14 祈り
14話を投稿します よろしくお願いします
ユウヤはただひたすらに走る。
二つの桶を手に持って鍛えた体を必死に動かし、バンと庇護の間のドアを開ける。
「水と薬草もって来たぞ!!」
ユウヤは肩で息をしながら診療室へ駆け込んだ。
「ありがとうございます!」
シスターがすぐに桶を受け取り、薬草をすり鉢へ入れていく。
子供の咳き込む声と、シスターの走り回る足音。
ユウヤも必死に仕事を手伝っている。
部屋の中は慌ただしかった。
そんな中、セバスの落ち着いた声がその緊迫した部屋を支えていた。
「先生……」
少年が苦しそうに咳き込む。
セバスは冷静に膝をつき、病の気配を探るように目を閉じる。
「大丈夫です。私を信じてください。必ず治します」
シスターが床へ円を描くように薬草と塩を並べている。治療というよりは、儀式の準備のようだ。
ユウヤが首を傾げた。
「薬草を飲ませなくていいのか?」
「いえ。これは儀式なのです。病気とは悪しきものが人の体に寄生し起こるものです。まずはそれを発見する所から始めるのです。」
医療魔術とはそういうものですよ。とシスターは笑った。
「……ユウヤくんは我々が何を信仰しているか分かりますか?」
(神……?)
ユウヤは考えるそぶりを見せる。
ユウヤは勉強がどちらかと言えば嫌いなので、あまりピンとこなかった。
それに自らが感じてきた一度目の不幸もある。
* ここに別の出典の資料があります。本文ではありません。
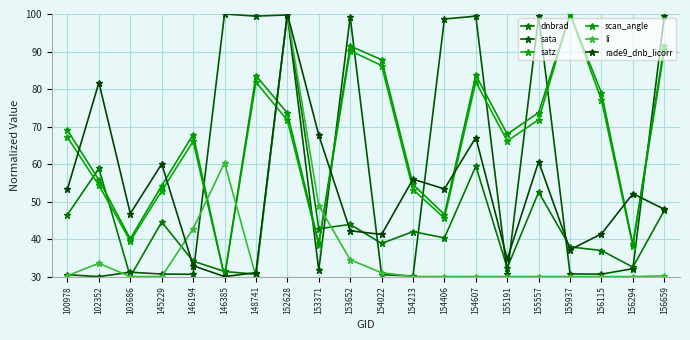

The value of satz at 154213 is 53.2. True or false?

True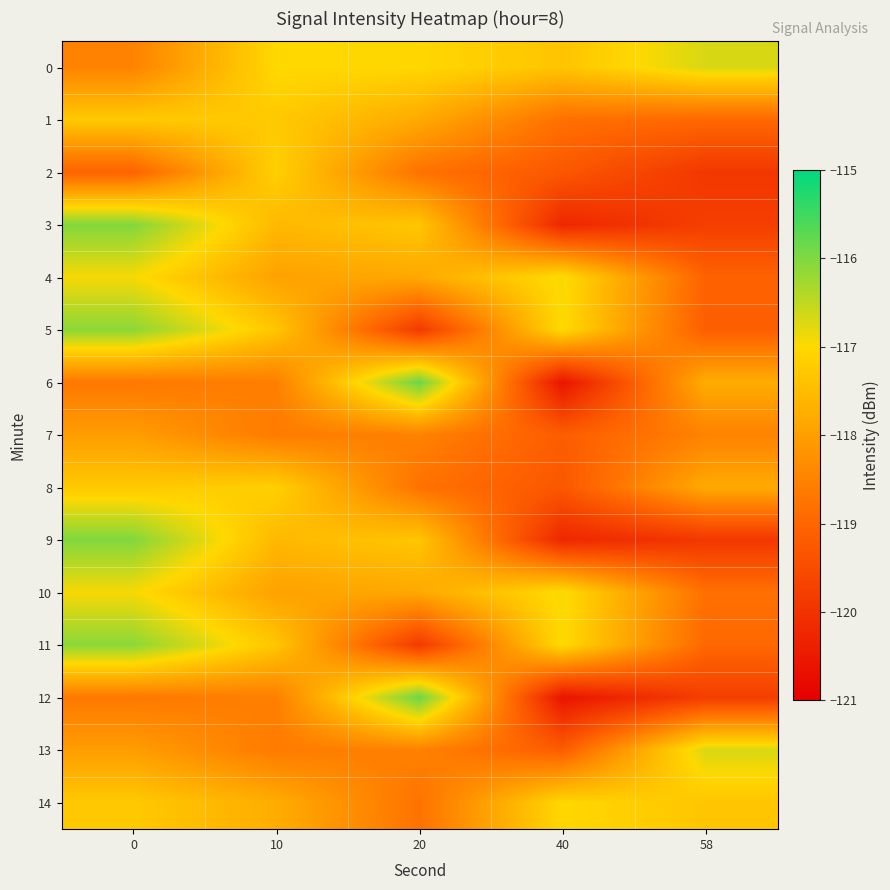

Which has a higher value, 40 or 20?

20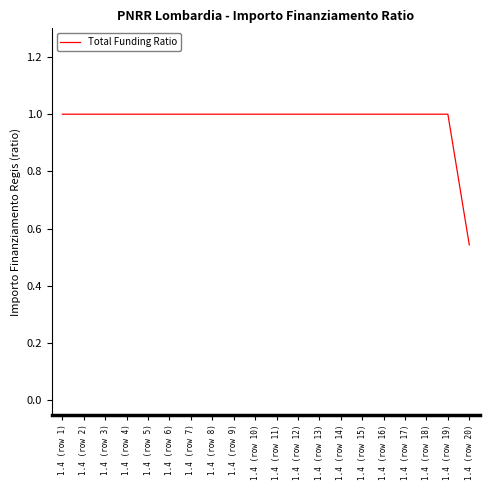

At which label is the value closest to 0?

1.4 (row 20)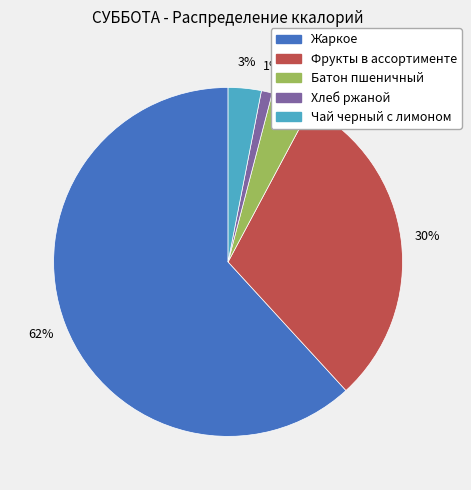

Which category has the smallest portion of the pie?

Хлеб ржаной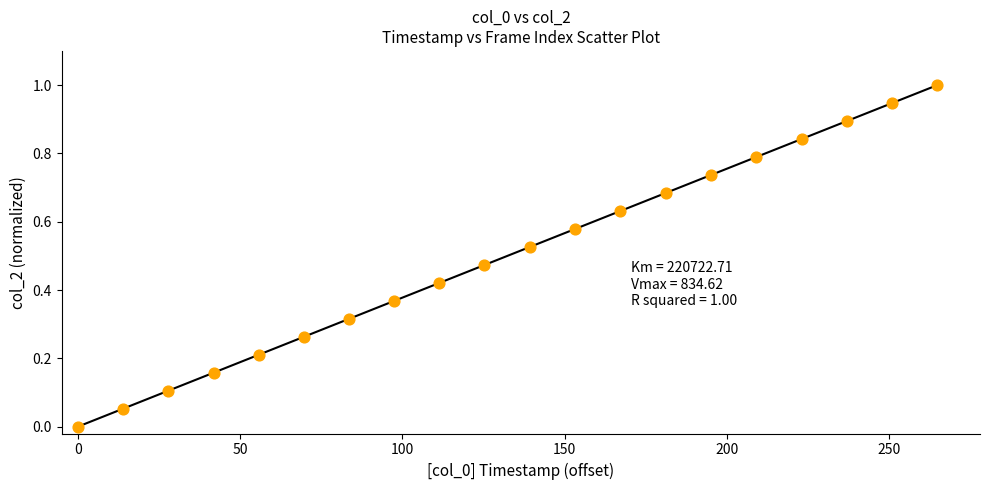

What is the range of Y values (max minus min)?

1.0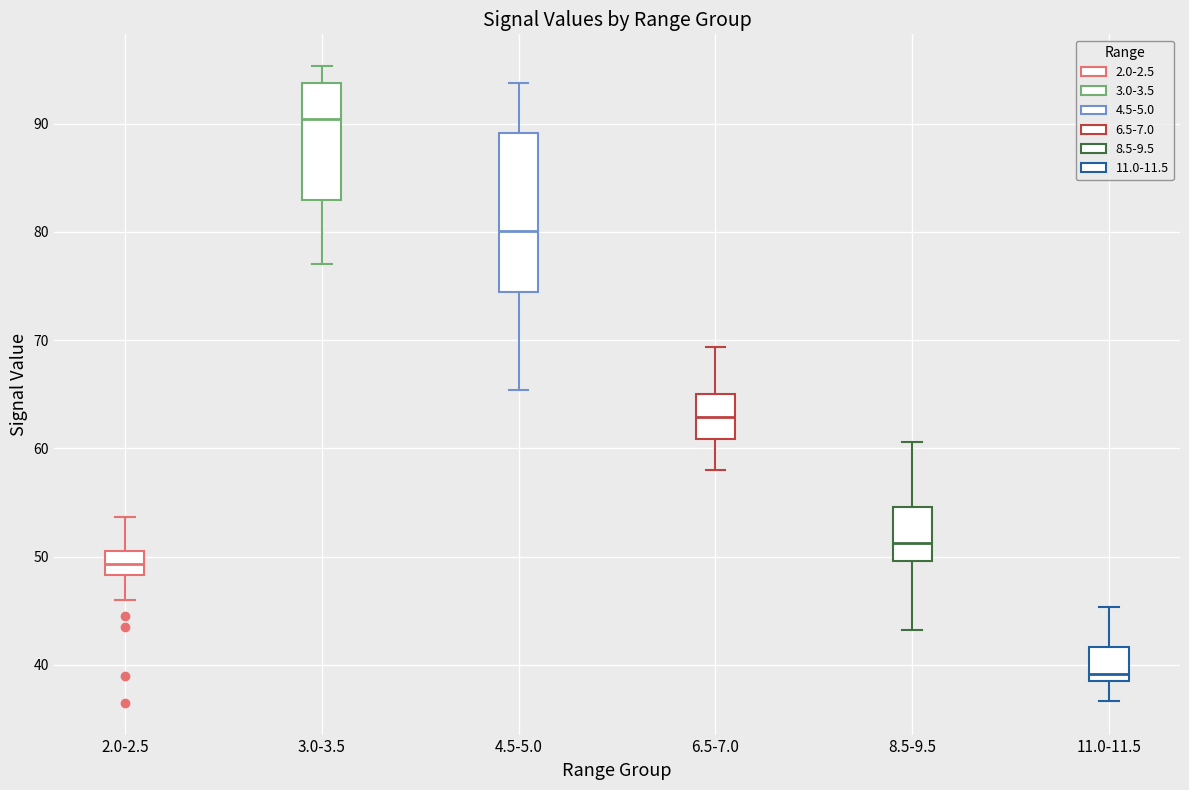

Reading left to right, transcribe this box plot: for each box, give where its median line is, the range the box spans, and where its two whiskers end, as read against the y-axis. The values are not printed on the chart, so give them approximately, as read against the axis.

2.0-2.5: median 49, box 48 to 50, whiskers 46 to 54
3.0-3.5: median 90, box 83 to 94, whiskers 77 to 95
4.5-5.0: median 80, box 74 to 89, whiskers 65 to 94
6.5-7.0: median 63, box 61 to 65, whiskers 58 to 69
8.5-9.5: median 51, box 50 to 55, whiskers 43 to 61
11.0-11.5: median 39 (just above the box's lower edge), box 39 to 42, whiskers 37 to 45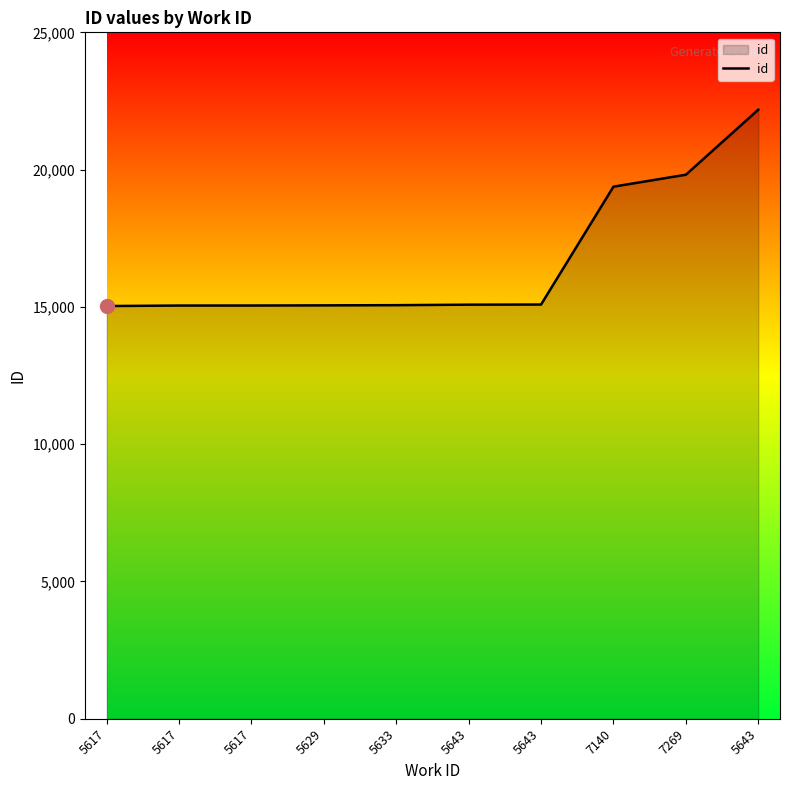

What is the average value?

16679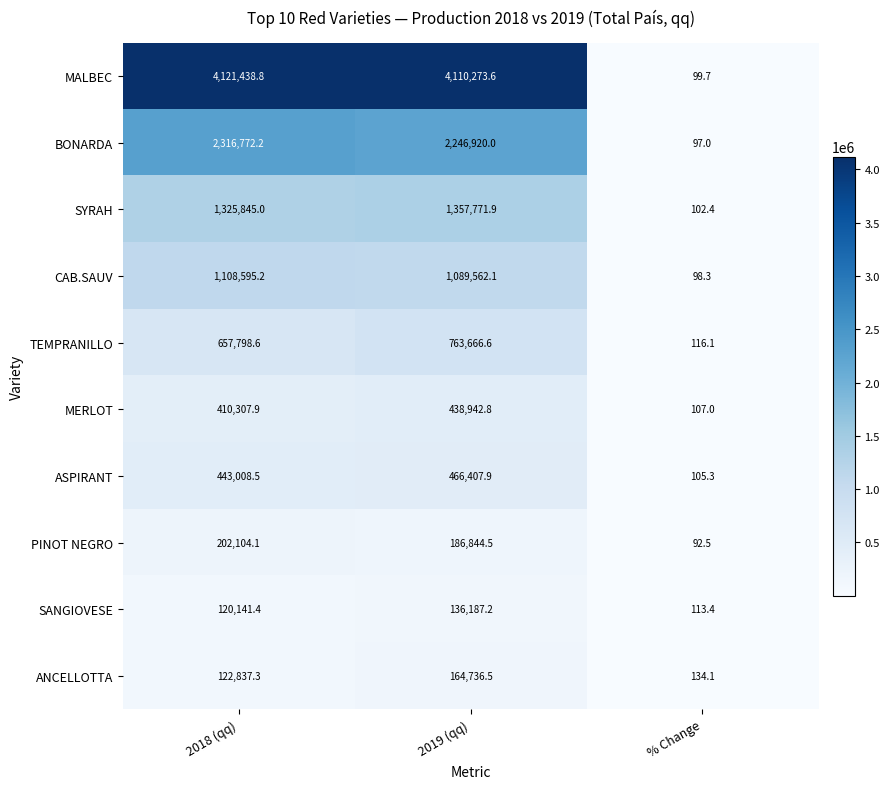

List the series in order of their peak value, highest first.

MALBEC, BONARDA, SYRAH, CAB.SAUV, TEMPRANILLO, ASPIRANT, MERLOT, PINOT NEGRO, ANCELLOTTA, SANGIOVESE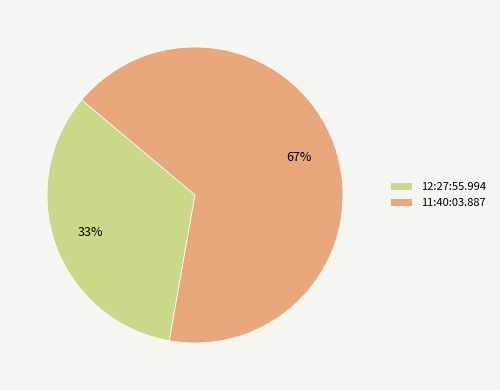

Rank the categories by value from highest to lowest.

11:40:03.887, 12:27:55.994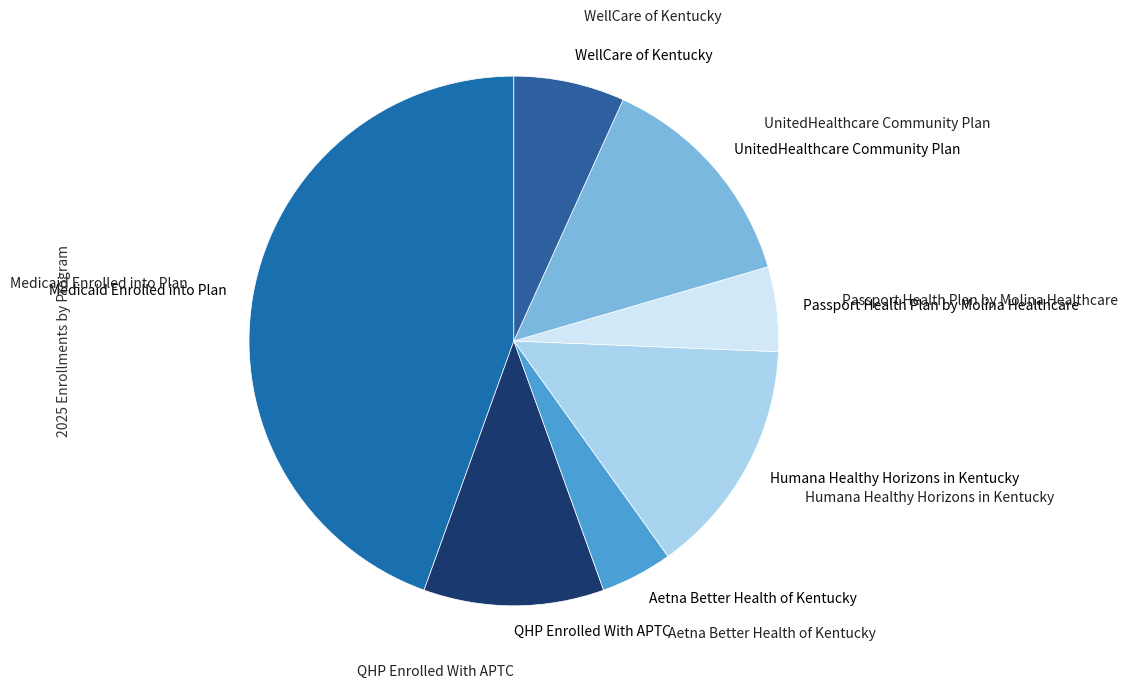

How many slices are in this pie chart?

7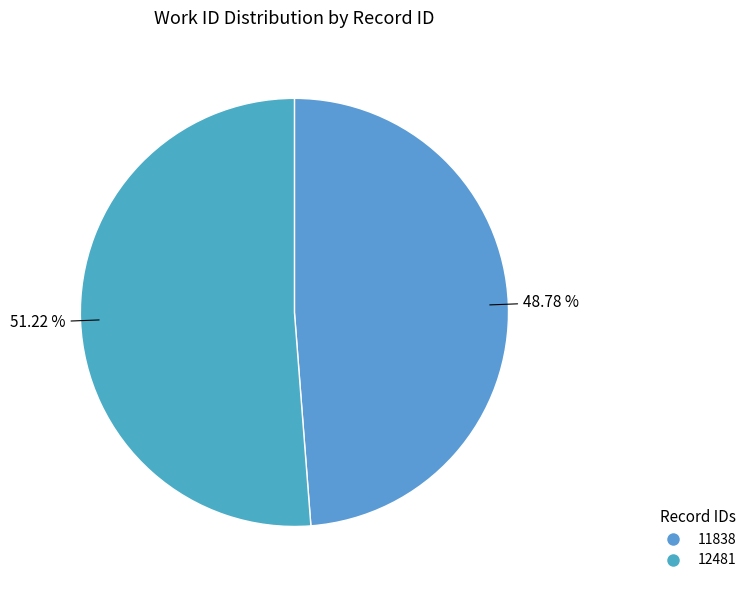

How many slices are in this pie chart?

2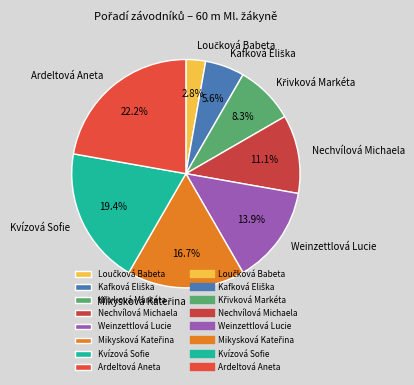

Does any single category account for the majority?

No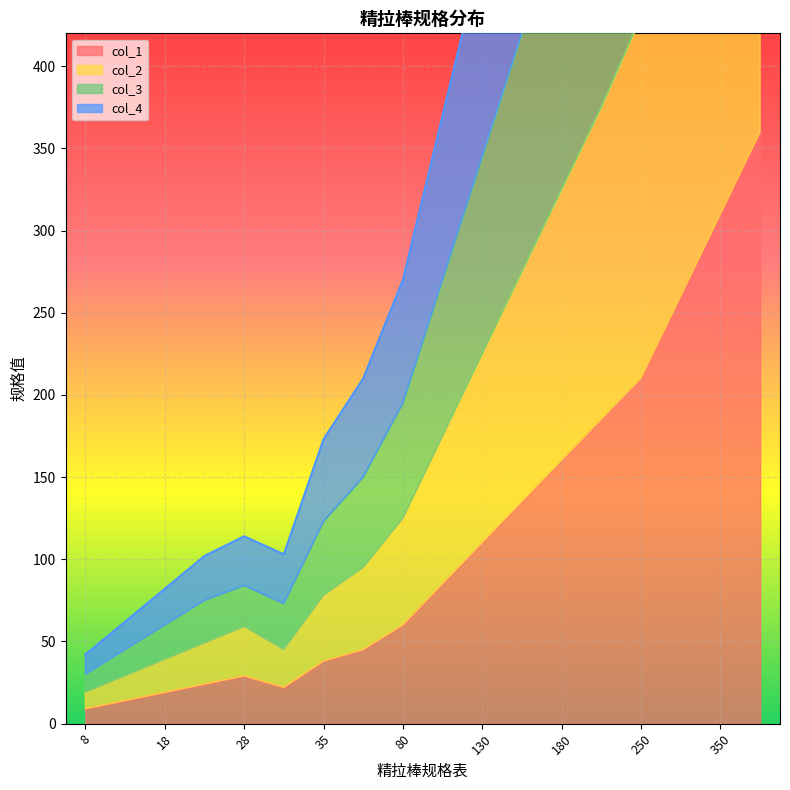

Which series has the widest spread of values?

col_3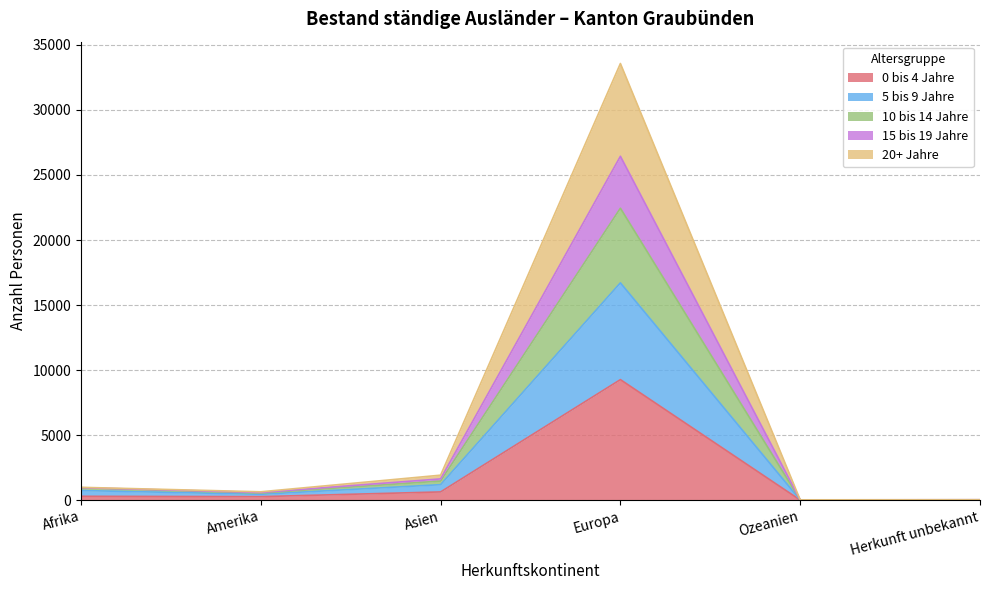

What is the label of the 5th point from the right?

Amerika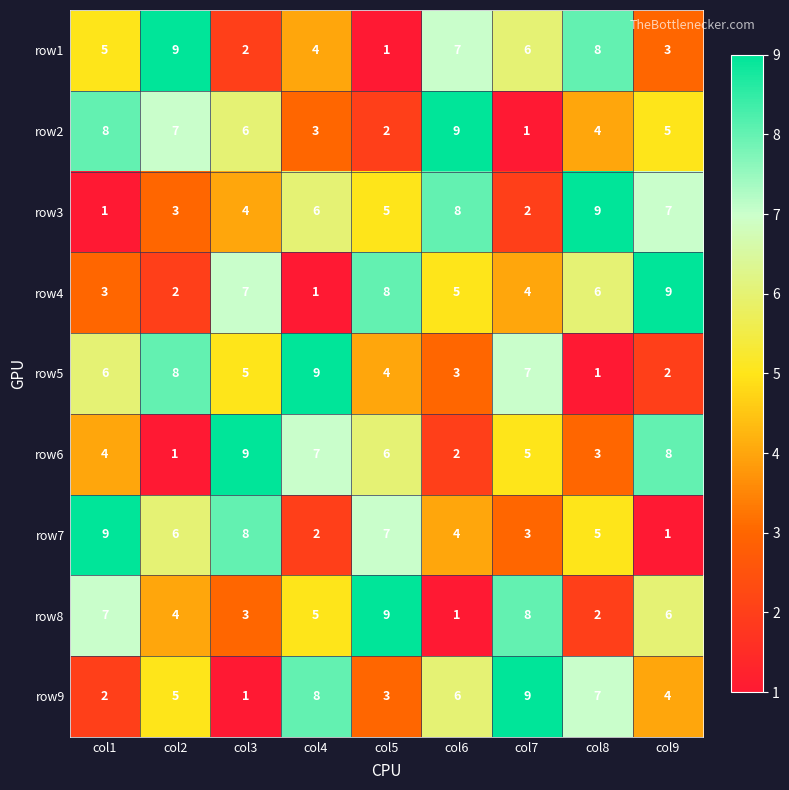

Between col3 and col9, which series saw the biggest shift?

row7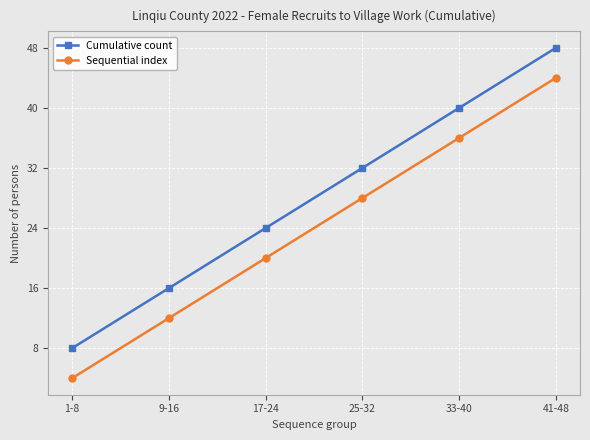

Reading left to right, extract all data points from this chart.

Cumulative count: 1-8=8	9-16=16	17-24=24	25-32=32	33-40=40	41-48=48
Sequential index: 1-8=4	9-16=12	17-24=20	25-32=28	33-40=36	41-48=44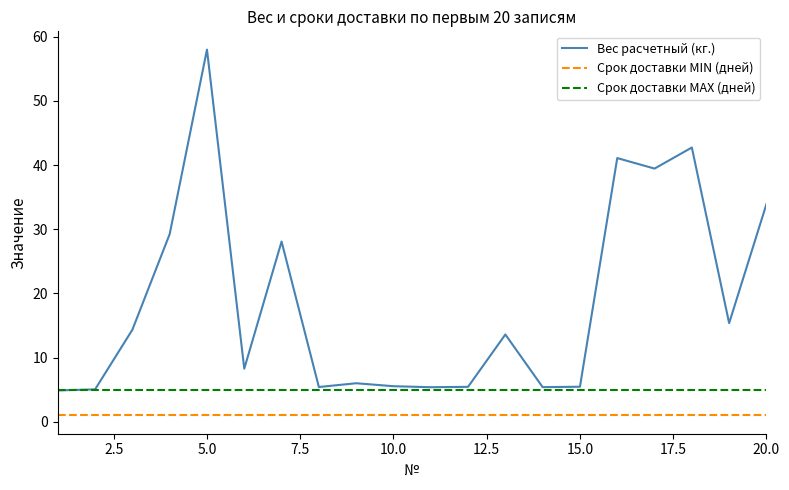

True or false: Срок доставки MIN (дней) and Срок доставки MAX (дней) cross at least once.

False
世界が崩壊して教会が潰れる瞬間も当然見てきた。
ユウヤはあまり神を信じるたちではない。
しばらく考えたが分からなかった。
「それは偉大なるレディウス神です」
ユウヤの背筋に汗が走った。
レディウスと言えば初代勇者の名前だ。
「そう。あなたが憧れている初代勇者の神格化した姿です」
「祈りを通して、私たちは彼の力の一部を借りることが出来ます」
セバスは少年の胸にそっと手を置いた。
「今から使うのは、強化された五感です。それだけのものですが、病を扱うには十分です」
張り詰めた空気。
セバスは目を閉じ何かをぶつぶつと呟き続けている。
「そこ!!」
トンとセバスの指が少年の肺の部分を指す。
そのとき、
ボコ……ボコ……と少年の体から何かがうごめく。
体がぴくりと跳ねる。
「っ……!」
喉の奥にその何かがせり上がっていく。
「げほっ!!げほっ!!」
少年が激しく咳き込み、その拍子に黒い塊が口から飛び出した。
(これが病の元か……)
こぶし大はあるそれがどろりと床に落ちる。粘体のようなそれをセバスがすかさずつかんで布に包みあげる。
「これが今、巷で急増している病気の元です」
少年の呼吸が一気に楽になった途端、そのまま眠るように意識を失った。
ユウヤは布に包まれた黒い塊を見つめる。
(……これが病を抜くってことか)
セバスは静かに手を引いた。
その横顔には、疲労の陰が薄くにじんでた。
「……この儀式は誰にも出来るものではありません」
シスターがぽつりとつぶやく。
「神の力を身に宿して行使する。そのためには肉体が絶えられなければならない。ですから我々は日々体を鍛え上げているのです」
ユウヤは感心するようにセバスの丸太のような腕を見る。
よくみると他の教会の人々、女性であるシスターでさえ、鍛え上げられた跡が見える。
その言葉には誇りと言うより、義務のような重みがあった。